Me and you can even up on that timothy seed
with the flour, Mr. Tucker, and I'm just a-going to give a measure to
the Poteets as a compliment to that new Poteet baby, which is the
seventh mouth to feed on them eighty-five acres. I've set yeast for
ourn and your rolls for to-morrow, tell your Aunt Mandy, Rose Mary,
and I brought that copy of the _Christian Advocate_ for your Aunt
Viney that she lost last month. Mis' Mayberry don't keep hern, but
spreads 'em around, so was glad to let me have this one. I asked about
it before I had got my bonnet-strings untied. Yes, Cal, I'm a-going
on in to give you your supper, for I expect I'll find the children's
and Granny's stomicks and backbones growing together if I don't hurry.

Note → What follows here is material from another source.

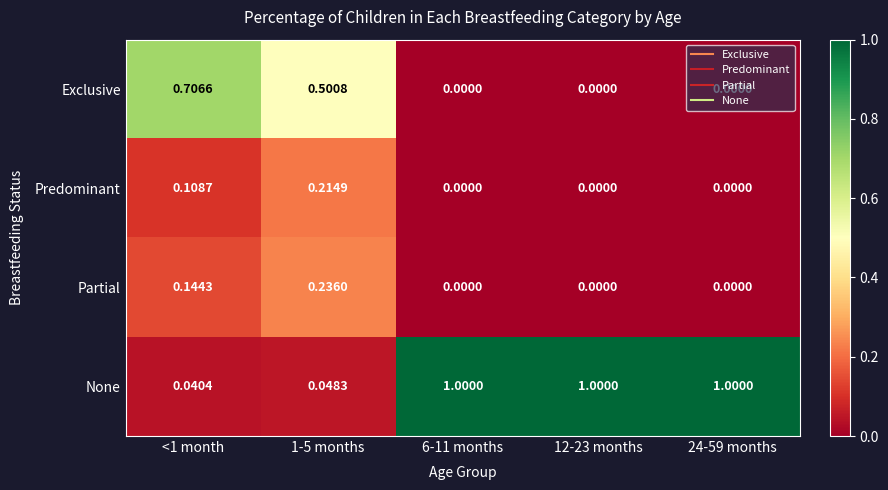

Which series has the widest spread of values?

None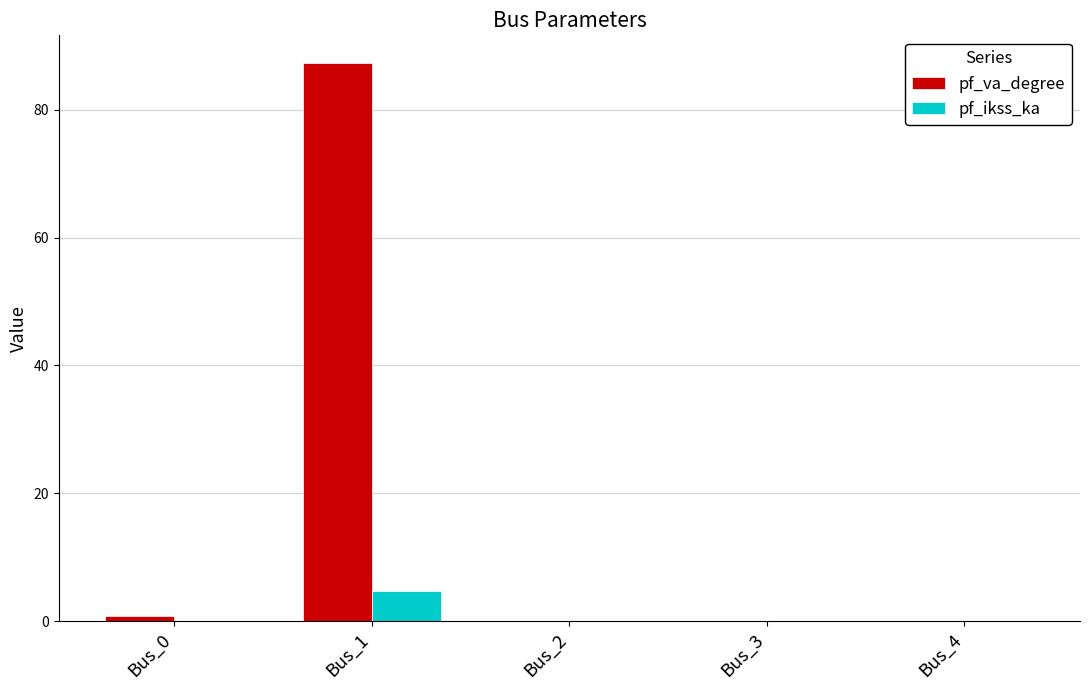

What value does the pf_va_degree series have at Bus_1?

87.3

That's one thing Mr. Satterwhite said in his last illness, he never
had had to wait--yes, I'm coming, Granny," and with the encomium of
the late Mr. Satterwhite still unfinished Mrs. Rucker hurried up the
front path at the behest of a high, querulous old voice issuing from
the front windows.
"Well, there's no doubt about it, no finer woman lives along
Providence Road than Sallie Rucker, Marthy Mayberry and Selina Lue
Lovell down at the Bluff not excepted, to say nothing of Rose Mary
Alloway standing right here in the midst of my own sweet potato
vines," said Uncle Tucker reflectively as he glanced at the retreating
figure of his sturdy neighbor, which was followed by that of the lean
and hungry poet.
"Yes, she's wonderful," answered Rose Mary enthusiastically,
"but--but I wish she had just a little sympathy for--for poetry.